We investigated the association of intermediate QRS prolongation with the long-term all-cause mortality in coronary artery bypass grafting (CABG) surgery patients with a narrow QRS complex in the preoperative electrocardiography (ECG).
A total of 221 consecutive patients with narrow QRS (< 120 ms) sinus rhythm who underwent CABG surgery were included in the study. The patients were followed up for 9.2 years postoperatively in terms of mortality outcomes.
Follow-up data were obtained from 211 (173 men, 38 women) of 221 patients. Death occurred in 57 of them. We examined patients in the two groups according to survival outcomes. In multivariate COX regression analysis EuroSCORE (OR = 1.342, 95% CI: 1.167-1.544, < 0.001), extent of coronary artery disease (OR = 1.768, 95% CI: 1.034-3.020, = 0.037), QRS duration (OR = 1.029, 95% CI: 1.002-1.058, = 0.035) and fasting glucose levels (OR = 0.992, 95% CI: 0.984-0.999, = 0.029) were independent predictors of all-cause mortality. QRS duration > 89.5 ms determined all-cause mortality with a sensitivity of 73.7% and a specificity of 52% (OR = 2.07) due to ROC analysis. All-cause mortality was significantly higher in patients with preop QRS duration > 90 ms from the first year (c = 6.724, = 0.010).
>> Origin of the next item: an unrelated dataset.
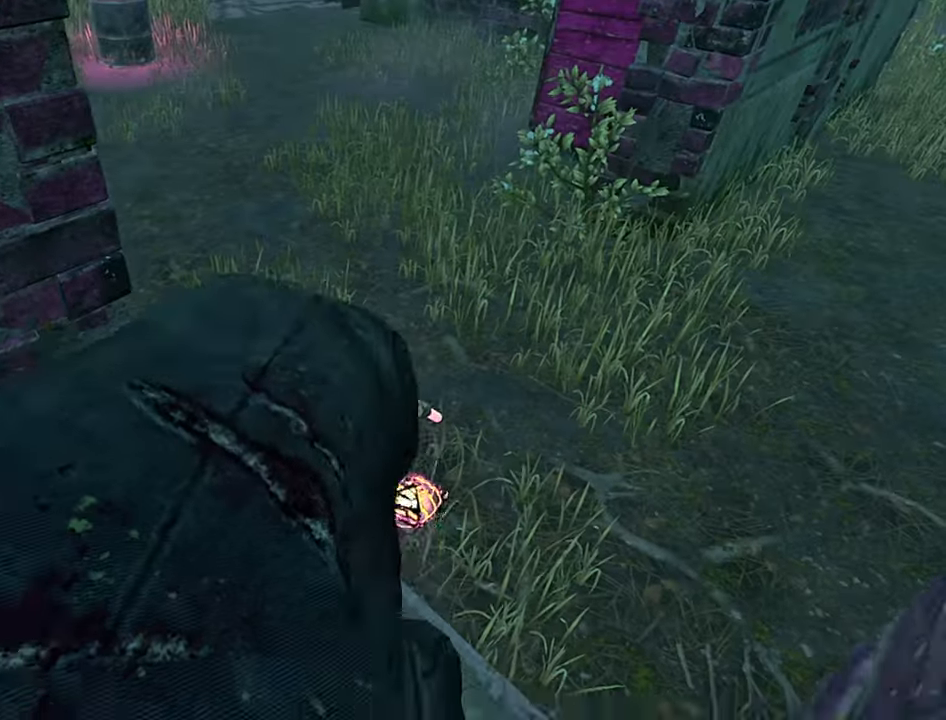
{"keys": ["s", "shift"], "events": [[67, "shift", "down"]]}
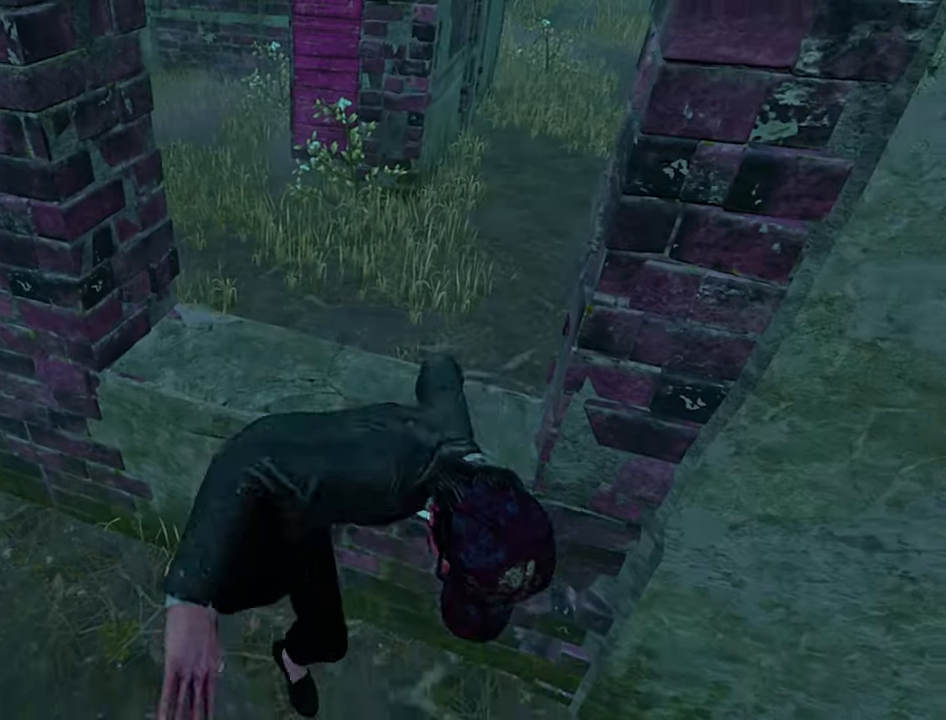
{"keys": ["a", "s", "shift"], "events": [[133, "a", "down"], [217, "a", "up"], [500, "a", "down"]]}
In CABG patients with a narrow QRS complex, preoperative intermediate prolonged QRS is an independent predictor of all-cause mortality in long-term follow-up.
我们研究了在术前心电图(ECG)显示QRS波群狭窄的冠状动脉旁路移植术(CABG)患者中,QRS波群中度延长与长期全因死亡率之间的关联。
本研究纳入了221例连续接受CABG手术且QRS波群狭窄(<120毫秒)的窦性心律患者。对患者术后9.2年的死亡率进行随访。
221例患者中有211例(173例男性,38例女性)获得了随访数据。其中57例死亡。我们根据生存结果对两组患者进行了检查。在多变量COX回归分析中,欧洲心脏手术风险评估系统(EuroSCORE)(比值比[OR]=1.342,95%置信区间[CI]:1.167-1.544,P<0.001)、冠状动脉疾病程度(OR=1.768,95%CI:1.034-3.020,P=0.037)、QRS波群时限(OR=1.029,95%CI:1.002-1.058,P=0.035)和空腹血糖水平(OR=0.992,95%CI:0.984-0.999,P=0.029)是全因死亡率的独立预测因素。通过ROC分析,QRS波群时限>89.5毫秒可确定全因死亡率,敏感性为73.7%,特异性为52%(OR=2.07)。术前QRS波群时限>90毫秒的患者从第一年起全因死亡率显著更高(卡方检验值c=6.724,P=0.010)。
在QRS波群狭窄的CABG患者中,术前QRS波群中度延长是长期随访中全因死亡率的独立预测因素。